* _What is needed_:
The output should be every line below, retyped exactly, with no images.

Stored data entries
BEGIN

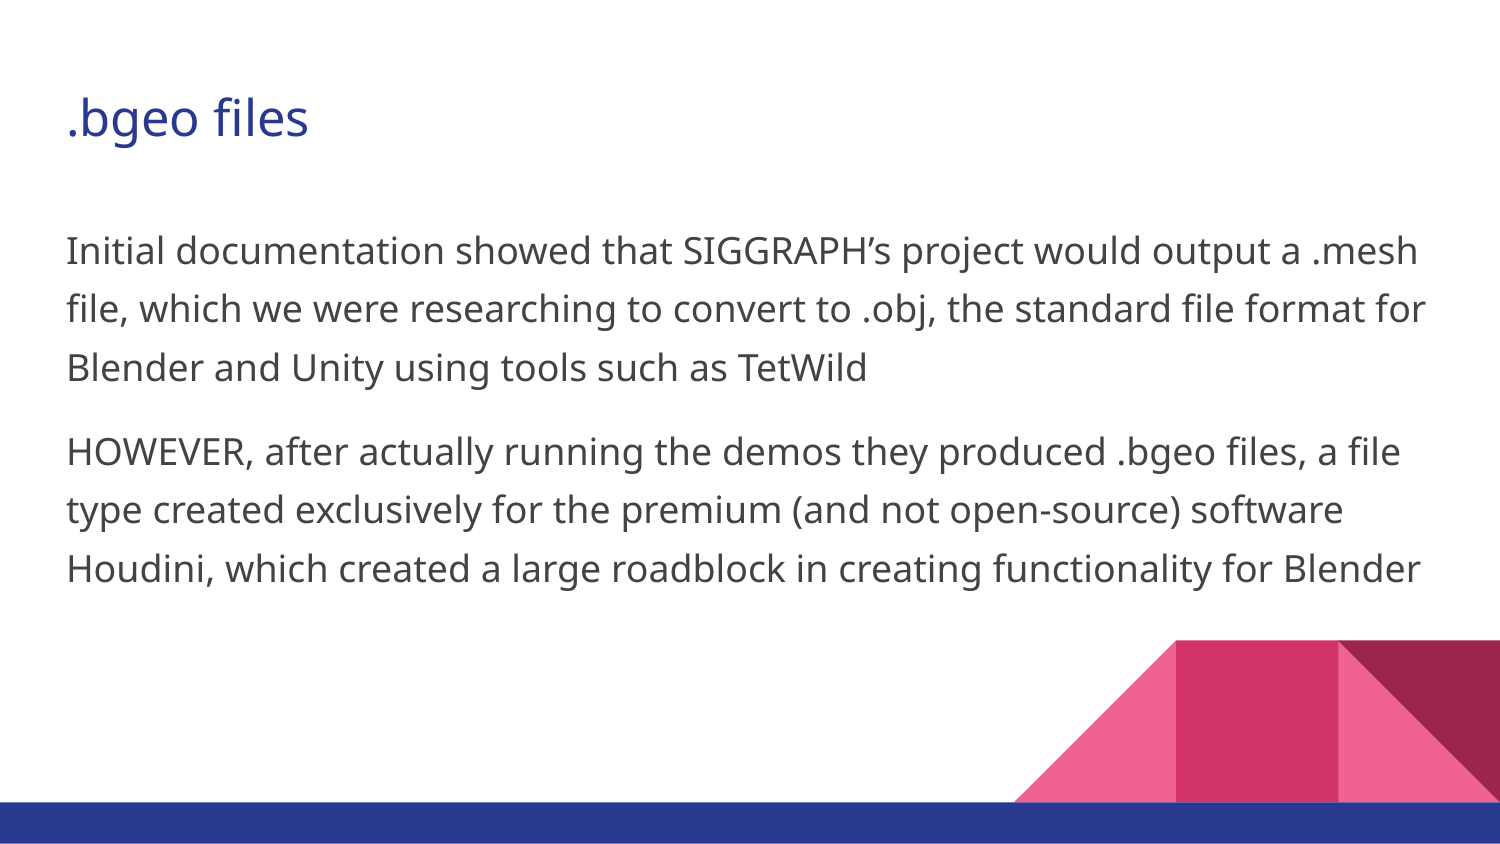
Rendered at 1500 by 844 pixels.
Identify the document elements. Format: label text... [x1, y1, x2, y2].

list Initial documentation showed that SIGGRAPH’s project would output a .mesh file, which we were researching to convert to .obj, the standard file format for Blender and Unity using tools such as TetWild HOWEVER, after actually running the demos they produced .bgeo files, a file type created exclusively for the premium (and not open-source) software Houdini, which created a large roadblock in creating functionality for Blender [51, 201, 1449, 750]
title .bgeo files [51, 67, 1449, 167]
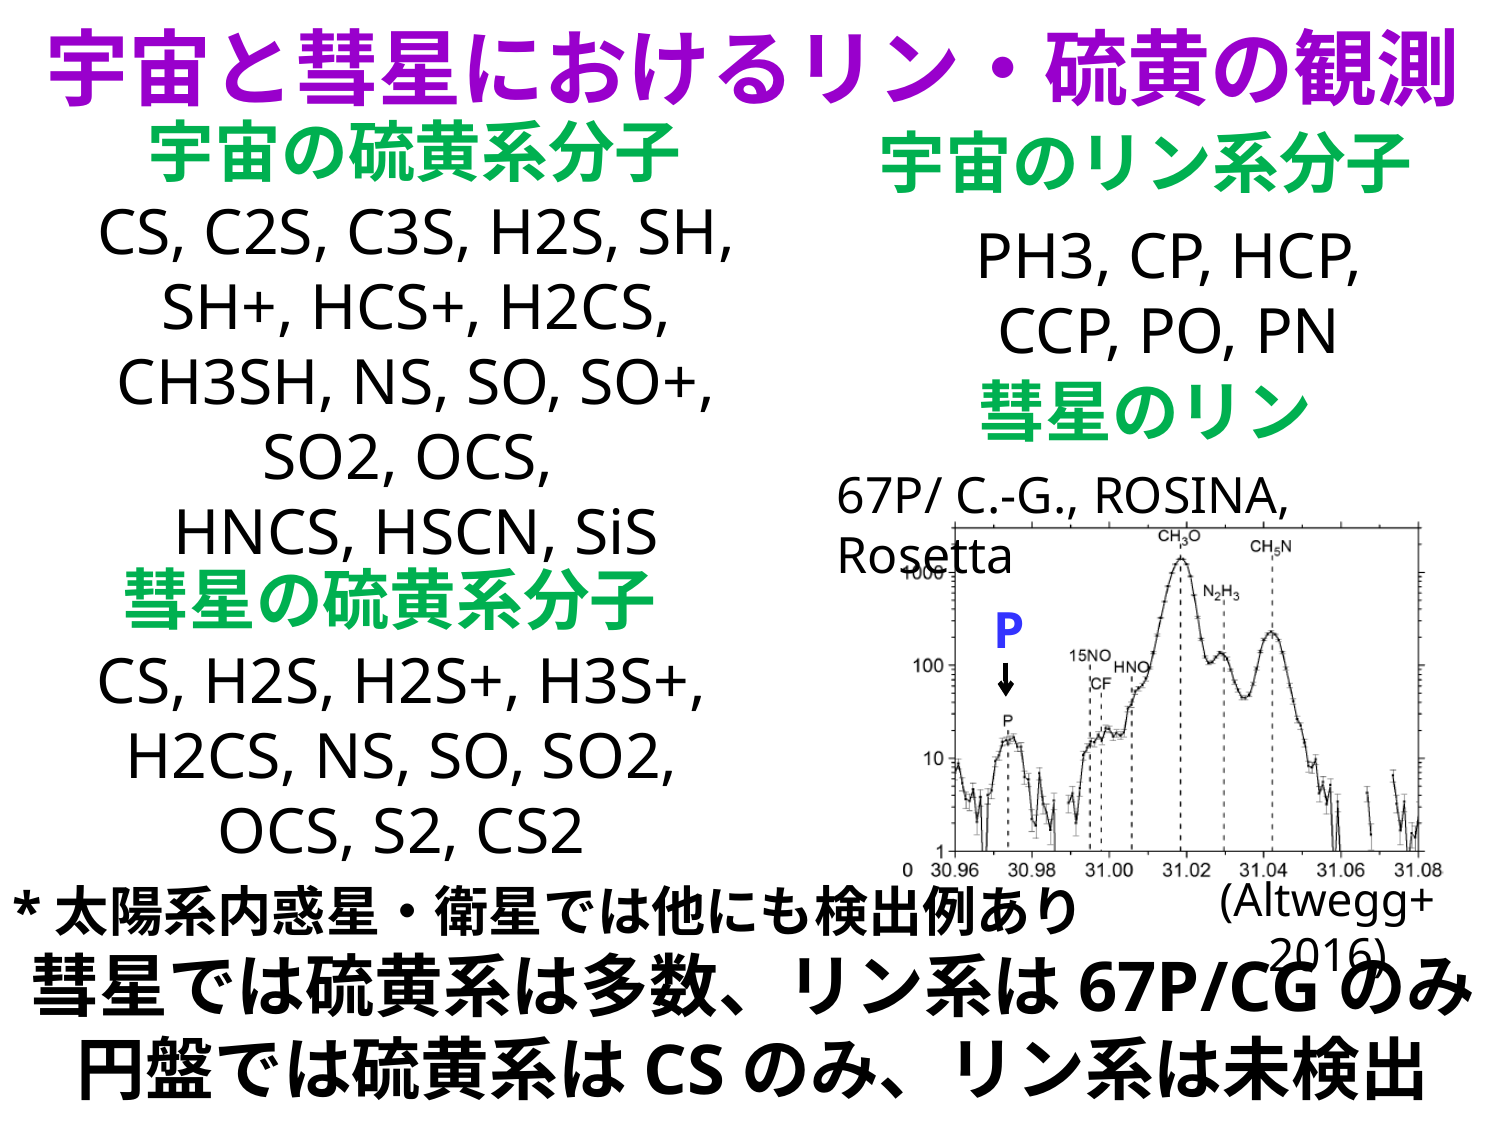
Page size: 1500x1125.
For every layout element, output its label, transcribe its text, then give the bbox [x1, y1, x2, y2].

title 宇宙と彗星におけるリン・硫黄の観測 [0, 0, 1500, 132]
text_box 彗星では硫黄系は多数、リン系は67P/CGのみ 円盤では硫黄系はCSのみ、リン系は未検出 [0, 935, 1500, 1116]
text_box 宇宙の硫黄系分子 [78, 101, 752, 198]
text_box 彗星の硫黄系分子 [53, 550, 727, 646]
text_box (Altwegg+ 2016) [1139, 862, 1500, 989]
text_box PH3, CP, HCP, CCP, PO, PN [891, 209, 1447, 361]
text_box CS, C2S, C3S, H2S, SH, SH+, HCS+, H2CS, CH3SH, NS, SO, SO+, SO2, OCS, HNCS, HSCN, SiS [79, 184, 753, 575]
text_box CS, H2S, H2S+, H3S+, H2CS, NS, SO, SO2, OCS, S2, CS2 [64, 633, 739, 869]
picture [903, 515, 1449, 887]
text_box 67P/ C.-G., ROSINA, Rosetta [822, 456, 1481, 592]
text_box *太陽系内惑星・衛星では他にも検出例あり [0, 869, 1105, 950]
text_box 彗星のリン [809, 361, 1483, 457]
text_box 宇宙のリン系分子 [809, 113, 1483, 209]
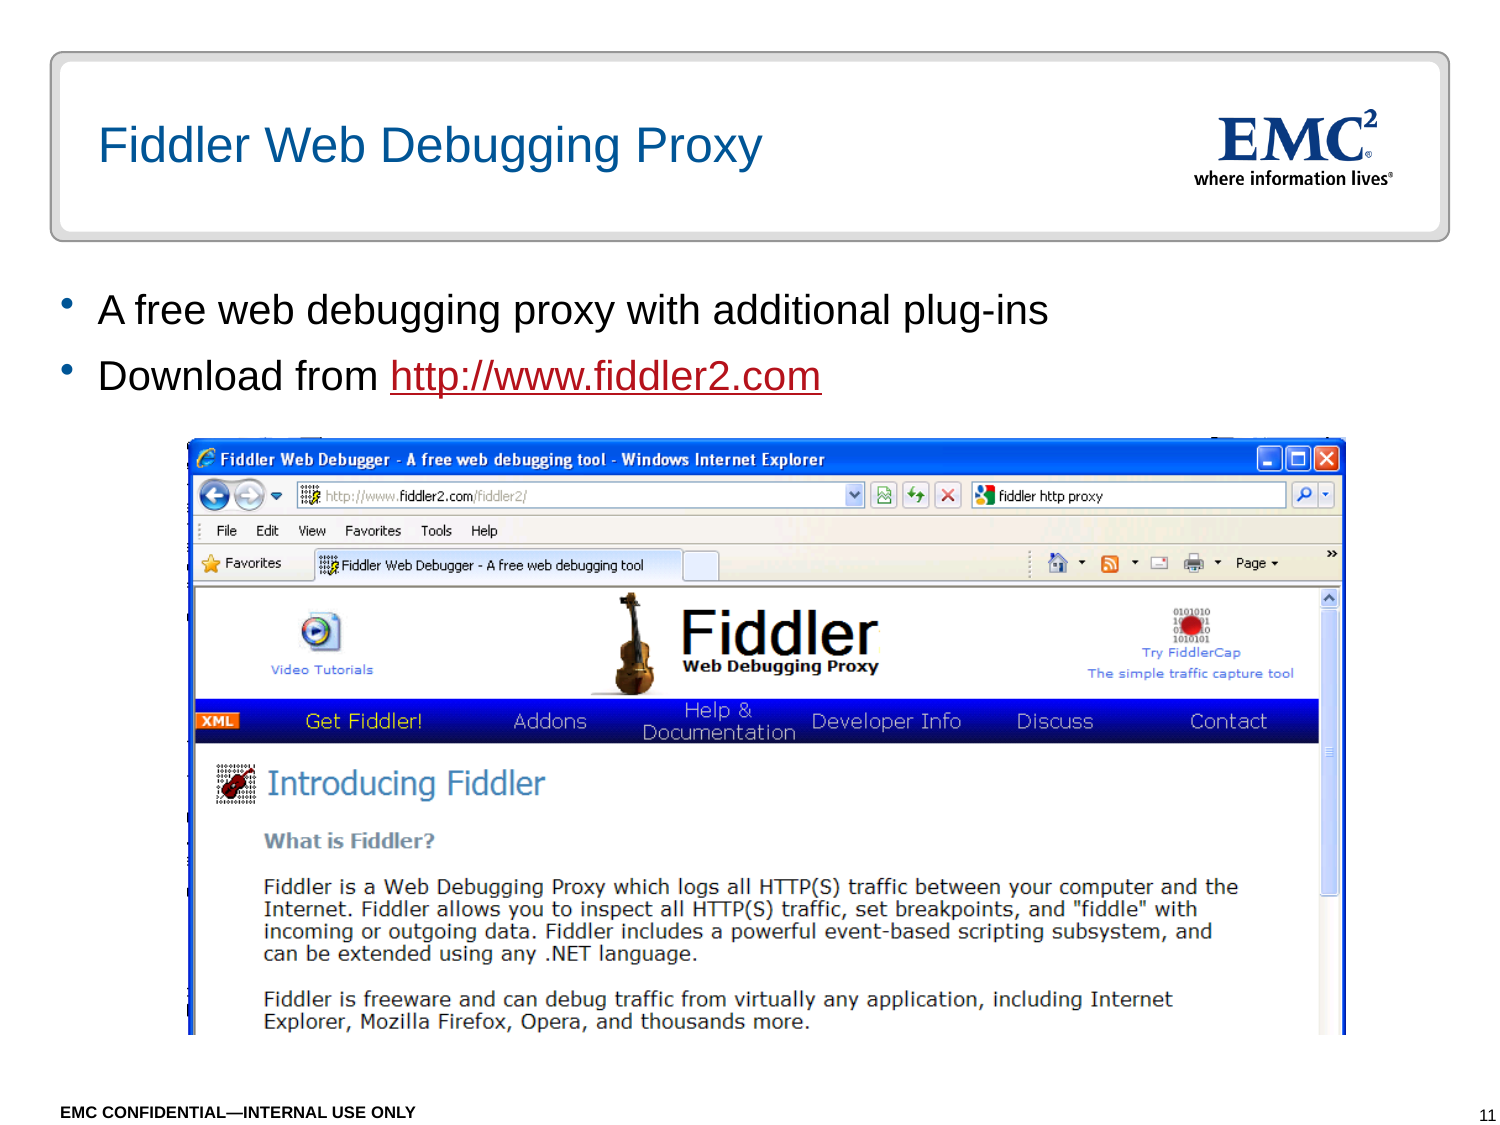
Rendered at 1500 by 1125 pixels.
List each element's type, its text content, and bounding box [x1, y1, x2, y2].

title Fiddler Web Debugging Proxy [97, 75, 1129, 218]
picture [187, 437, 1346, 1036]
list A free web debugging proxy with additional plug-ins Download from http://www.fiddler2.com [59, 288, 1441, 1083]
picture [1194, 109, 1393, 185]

END

* _Result of this exercise_:
Rendered at 1500 by 844 pixels.
Identify the document elements. Format: label text... [x1, y1, x2, y2].

list Initial documentation showed that SIGGRAPH’s project would output a .mesh file, which we were researching to convert to .obj, the standard file format for Blender and Unity using tools such as TetWild HOWEVER, after actually running the demos they produced .bgeo files, a file type created exclusively for the premium (and not open-source) software Houdini, which created a large roadblock in creating functionality for Blender [51, 201, 1449, 750]
title .bgeo files [51, 67, 1449, 167]
Page size: 1500x1125.
For every layout element, output its label, transcribe its text, then give the bbox [x1, y1, x2, y2].

title 宇宙と彗星におけるリン・硫黄の観測 [0, 0, 1500, 132]
text_box 彗星では硫黄系は多数、リン系は67P/CGのみ 円盤では硫黄系はCSのみ、リン系は未検出 [0, 935, 1500, 1116]
text_box 宇宙の硫黄系分子 [78, 101, 752, 198]
text_box 彗星の硫黄系分子 [53, 550, 727, 646]
text_box (Altwegg+ 2016) [1139, 862, 1500, 989]
text_box PH3, CP, HCP, CCP, PO, PN [891, 209, 1447, 361]
text_box CS, C2S, C3S, H2S, SH, SH+, HCS+, H2CS, CH3SH, NS, SO, SO+, SO2, OCS, HNCS, HSCN, SiS [79, 184, 753, 575]
text_box CS, H2S, H2S+, H3S+, H2CS, NS, SO, SO2, OCS, S2, CS2 [64, 633, 739, 869]
picture [903, 515, 1449, 887]
text_box 67P/ C.-G., ROSINA, Rosetta [822, 456, 1481, 592]
text_box *太陽系内惑星・衛星では他にも検出例あり [0, 869, 1105, 950]
text_box 彗星のリン [809, 361, 1483, 457]
text_box 宇宙のリン系分子 [809, 113, 1483, 209]
Rendered at 1500 by 1125 pixels.
List each element's type, its text content, and bounding box [x1, y1, x2, y2].

title Fiddler Web Debugging Proxy [97, 75, 1129, 218]
picture [187, 437, 1346, 1036]
list A free web debugging proxy with additional plug-ins Download from http://www.fiddler2.com [59, 288, 1441, 1083]
picture [1194, 109, 1393, 185]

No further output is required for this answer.